Every year, Argentina’s Peninsula Valdes on the windswept Atlantic coast teems with densely packed elephant seals rearing pups.

Last November, Vanstreels came across a grim scene: hundreds of dead and rotting pups on the beach. Researchers estimate 17,400 pups died, nearly all born to the colony that year.

For each of those pups to have been infected by birds is highly unlikely, scientists said. Pups usually have contact only with their mothers, leading scientists to suspect this is how it spread.

Vanstreels is part of a group of scientists working to trace the virus’ genetic mutations in South America.

In a draft paper posted on the US Centers for Disease Control and Prevention website, they analyzed samples from sea lions, seals and birds from up the coast from Peninsula Valdes. Comparing the genomes from these samples with those collected in North America in 2022 and Asia earlier, the team identified nine new mutations.

The same mutations were found in samples collected in 2022 and 2023 in Chile and Peru, which were also hit by mass mortality of sea lions and birds.

“This is the first time this virus is so adapted to wildlife,” Vanstreels said. “Clearly something happened in Peru and in northern Chile where they acquired these new mutations.”

In the draft paper, researchers noted that the same mutations were present in one of the continent’s two human cases, a 53-year-old man who lived one block from the seashore where seabirds congregated.

Researchers said that case “highlights the potential threat posed by these viruses to public health.”

REGIONAL RESPONSE

With health officials and experts meeting in Rio this week, Latin American countries will be pressed to boost disease surveillance in the wild.

The region’s patchy data and limited resources has left scientists struggling to understand how the disease is spreading in the wild, with the number of cases likely much higher than reported.
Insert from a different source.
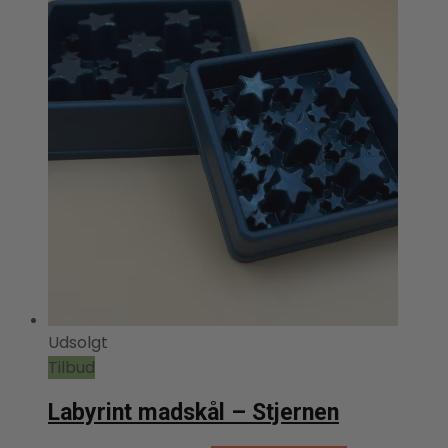
Udsolgt
Tilbud
Labyrint madskål – Stjernen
Some cases are not being sampled or lab-tested, scientists said.

Bolivia, for example, did not register a case in the wild last year, though the disease has been detected in surrounding countries, said Manuel Jose Sanchez Vazquez, epidemiology coordinator for PAHO’s veterinary health centre.

Managing the disease response can also be complex, Sanchez noted. Threats to humans are dealt with by public health officials, while threats to poultry or livestock fall to agriculture or veterinary authorities. In wild animals, the purview typically falls to environmental officials.
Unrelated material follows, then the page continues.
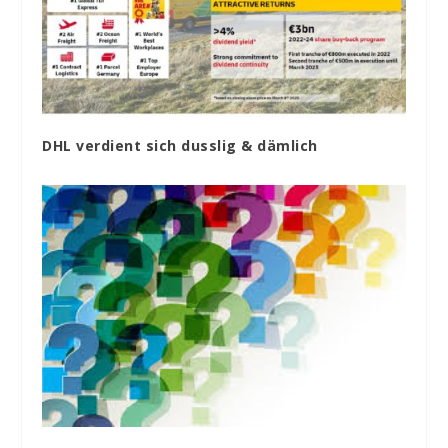
DHL verdient sich dusslig & dämlich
The new regional commission, expected to be announced on Thursday, would aim to set standard protocols for monitoring, handling and reporting cases among various government agencies. It could also help in pooling laboratory resources, Sanchez said.

“We are worried and we are vigilant,” Sanchez said. “The more adaptation of the virus to mammals, the more likely it is that transmission to humans could happen.